Most intelligent people believe in the theory of evolution, and isn’t the next rational step the evolution of thought? The evolution of perspective? If we are bound to a limited time in this life, isn’t the smartest thing to do is find happiness in whatever tiny thing might provide it?
The developmental psychologist Howard Gardner had a theory about multiple types of intelligence and not a single one (Spatial, Linguistic, Logical-mathematical, Bodily-kinesthetic, Musical, Interpersonal, Intrapersonal, Naturalistic) recognizes the ability to appreciate happiness. I think people who might excel at one or several of these intelligence areas might also fail at the ability to draw happiness from it.
This already feels like a rambling post, one of those things that’s hard to prove, that other intelligent people might call a poorly reasoned argument. But something within me, when encountering a quotation like Hemingway’s, or the oft-pessimistic viewpoint of many other people whose opinions can be found on the Internet, feels that one type of intelligence has been vastly ignored. Pushing psychological disorders and chemical imbalances as far away from the conversation as they’ll go, misery is stupidity, cynicism the aged degradation of brain cells. The ability to appreciate the lives we have been given is the utmost intelligence, the one that will some day decide who has the will or the strength to survive from those who do not.

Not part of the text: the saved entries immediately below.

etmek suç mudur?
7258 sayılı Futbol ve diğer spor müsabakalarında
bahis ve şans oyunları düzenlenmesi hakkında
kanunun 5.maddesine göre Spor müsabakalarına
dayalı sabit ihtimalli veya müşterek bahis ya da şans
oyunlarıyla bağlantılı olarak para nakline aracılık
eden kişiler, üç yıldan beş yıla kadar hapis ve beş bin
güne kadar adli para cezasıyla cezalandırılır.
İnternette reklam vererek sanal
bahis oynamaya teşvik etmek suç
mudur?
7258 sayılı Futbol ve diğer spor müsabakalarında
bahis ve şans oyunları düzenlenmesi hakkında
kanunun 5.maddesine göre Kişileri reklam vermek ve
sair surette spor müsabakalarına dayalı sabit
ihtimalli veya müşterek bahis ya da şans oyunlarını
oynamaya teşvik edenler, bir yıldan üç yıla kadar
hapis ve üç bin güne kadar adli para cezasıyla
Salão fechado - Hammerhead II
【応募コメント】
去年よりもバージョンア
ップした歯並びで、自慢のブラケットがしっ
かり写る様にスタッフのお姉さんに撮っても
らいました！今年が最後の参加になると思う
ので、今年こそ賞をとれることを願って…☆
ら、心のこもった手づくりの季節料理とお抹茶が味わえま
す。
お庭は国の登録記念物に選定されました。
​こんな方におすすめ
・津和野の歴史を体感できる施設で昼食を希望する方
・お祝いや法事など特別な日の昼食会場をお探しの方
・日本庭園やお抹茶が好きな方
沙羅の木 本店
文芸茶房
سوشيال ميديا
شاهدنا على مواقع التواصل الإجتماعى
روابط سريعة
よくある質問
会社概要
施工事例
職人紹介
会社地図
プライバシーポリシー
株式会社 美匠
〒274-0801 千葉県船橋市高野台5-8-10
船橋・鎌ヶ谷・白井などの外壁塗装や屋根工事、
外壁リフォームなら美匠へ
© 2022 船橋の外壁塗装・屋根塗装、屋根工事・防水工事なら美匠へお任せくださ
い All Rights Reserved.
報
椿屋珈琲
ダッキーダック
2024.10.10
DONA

“The moral? to recognize that our best chance of contentment lies in taking up the wisdom offered to us in coded form through our coughs, allergies, social gaffes, and emotional betrayals, and to avoid the ingratitude of those who blame the peas, the bores, the time and the weather…Bad sufferers, wretched souls who have been betrayed in love or excluded from parties, who are pained by a feeling of intellectual inadequacy or a sense of social inferiority, but who learn nothing from such ills, and indeed react to them by engaging a variety of ruinous defense mechanisms which entail arrogance and delusion, cruelty and callousness, spite and rage.”